耶路撒冷综合症(第66天)

作者:张家卫


前些日子说了,耶路撒冷这地儿聊天,三句话不离上帝,当然话有些夸张,不过,有人跟我说,耶路撒冷流行着“耶路撒冷综合症”,说的就是那些来朝圣,或者来旅游,或者因为各种原因来到这里的访客。

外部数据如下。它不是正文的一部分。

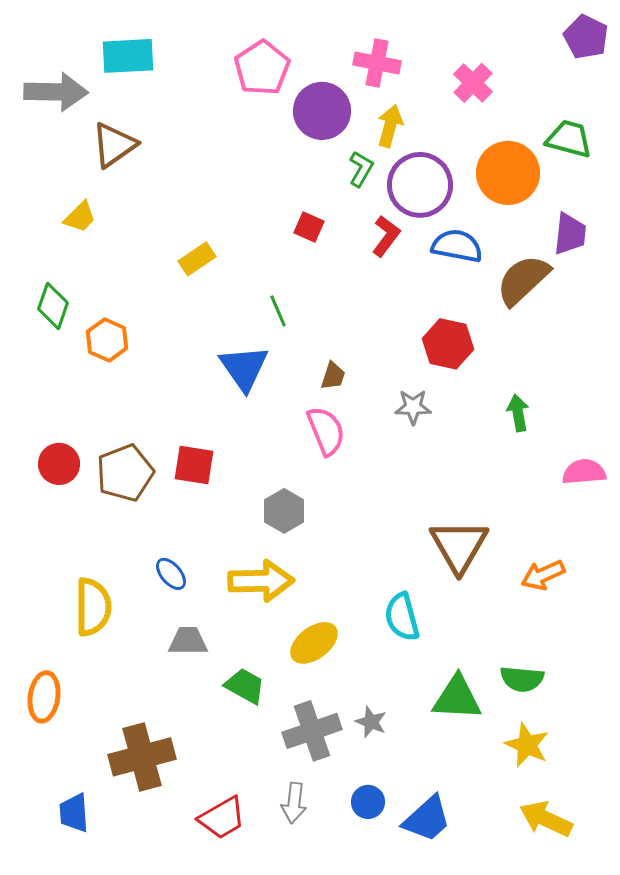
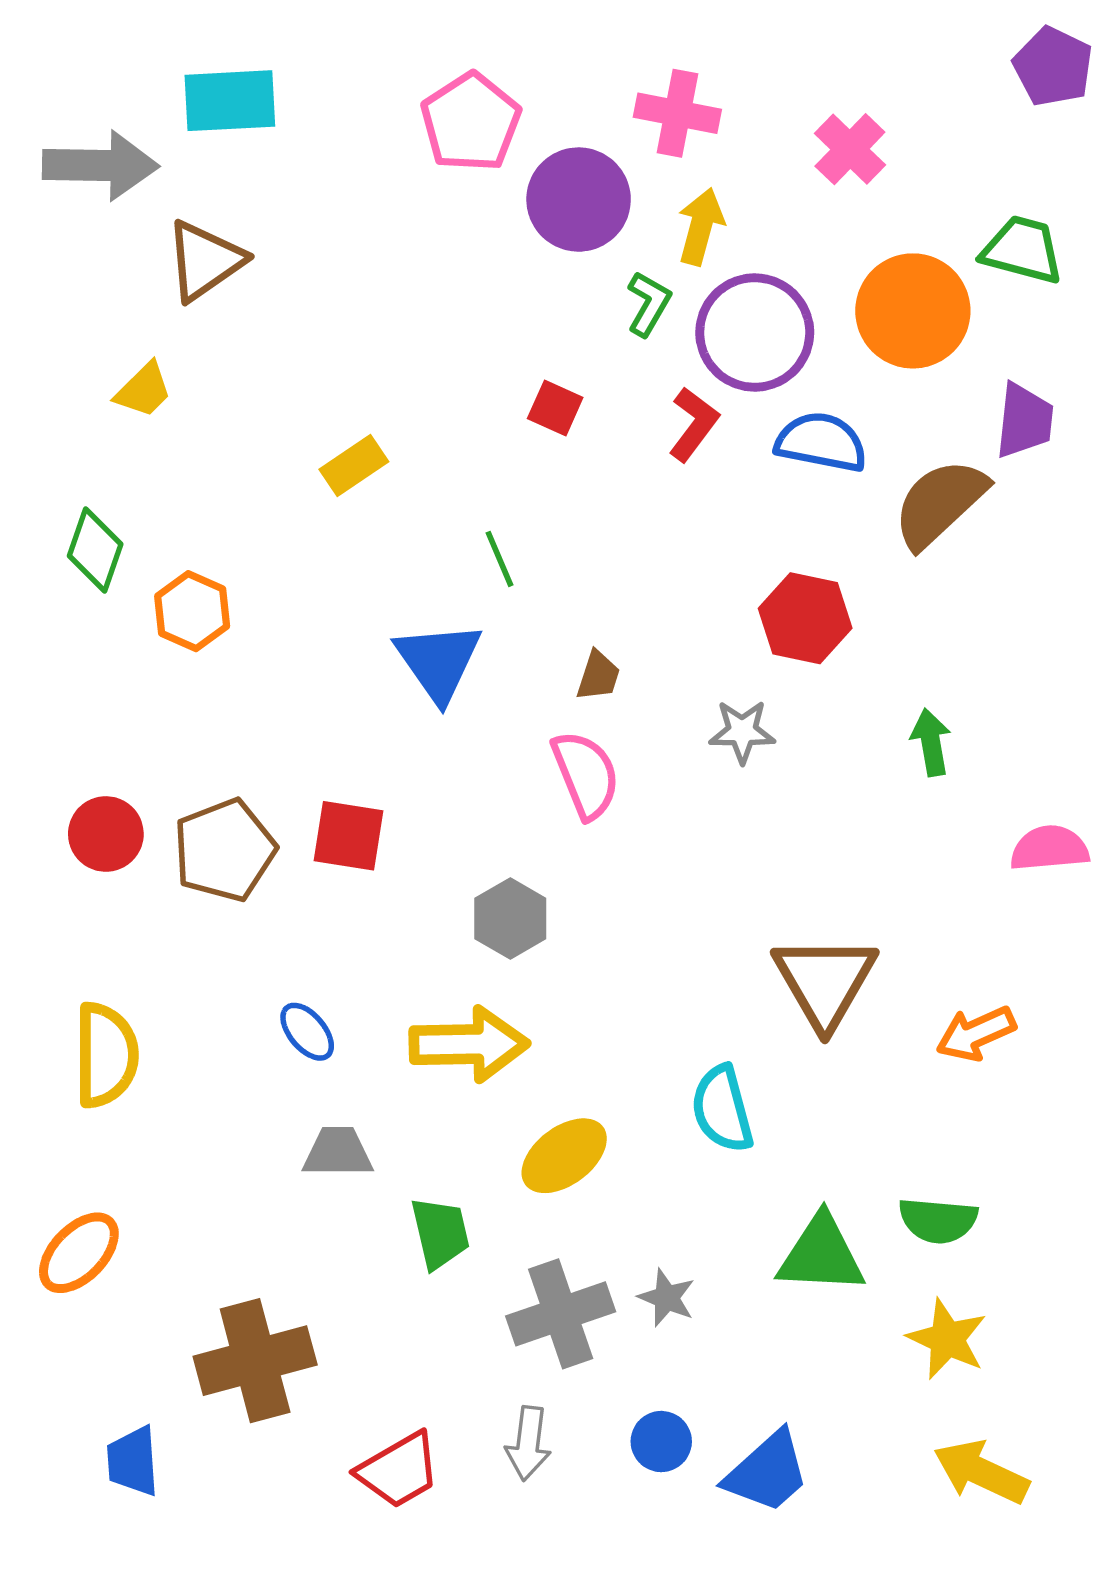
yellow semicircle: (93, 607) -> (106, 1055), moved
green trapezoid: (245, 686) -> (440, 1233), turned 48
orange ellipse: (44, 697) -> (79, 1253), turned 36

耶路撒冷综合症还有专门的英文词汇——Jerusalem syndrome,说的是一种由于来到耶路撒冷而触发的精神疾病,包括各类幻觉,比如看到了逝去亲人,觉得自己好像被神附了身,又好像看到了天使还有天堂等等,导致的结果是无神论者瞬间信神,会一下子对宗教产生了强烈的思绪飞扬,完全变了一个人。


我去查了查,这事儿还真不是笑话儿。

《耶路撒冷季刊》(The Jerusalem Quarterly)2019年第78期-夏有一篇文章《超越耶路撒冷综合症:英国托管巴勒斯坦的宗教狂热和奇迹疗法》(Beyond Jerusalem Syndrome: Religious Mania and Miracle Cures in British Mandate Palestine),关于这事儿的来龙去脉有很好的描述,作者叫Chris Sandal-Wilson,文中写道:

1937 年,耶路撒冷犹太精神病院 Ezrath Nashim 医学主任 赫尔曼(Heinz Hermann 博士在 Folia Clinica orientalia 发表了一篇关于耶路撒冷热”(Jerusalem-Fieber) 的文章。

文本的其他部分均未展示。